- PROBLEM TO WORK ON -
Please reproduce every line of text from the records below with no changes.

- EXERCISE MATERIALS -
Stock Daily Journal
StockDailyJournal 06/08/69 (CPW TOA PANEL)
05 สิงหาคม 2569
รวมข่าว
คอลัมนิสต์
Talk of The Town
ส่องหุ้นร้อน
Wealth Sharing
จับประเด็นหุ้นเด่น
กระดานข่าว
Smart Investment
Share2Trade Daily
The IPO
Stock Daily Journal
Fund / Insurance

- ANSWER FOR THE TASK -
Stock Daily Journal
StockDailyJournal 06/08/69 (CPW TOA PANEL)
05 สิงหาคม 2569
รวมข่าว
คอลัมนิสต์
Talk of The Town
ส่องหุ้นร้อน
Wealth Sharing
จับประเด็นหุ้นเด่น
กระดานข่าว
Smart Investment
Share2Trade Daily
The IPO
Stock Daily Journal
Fund / Insurance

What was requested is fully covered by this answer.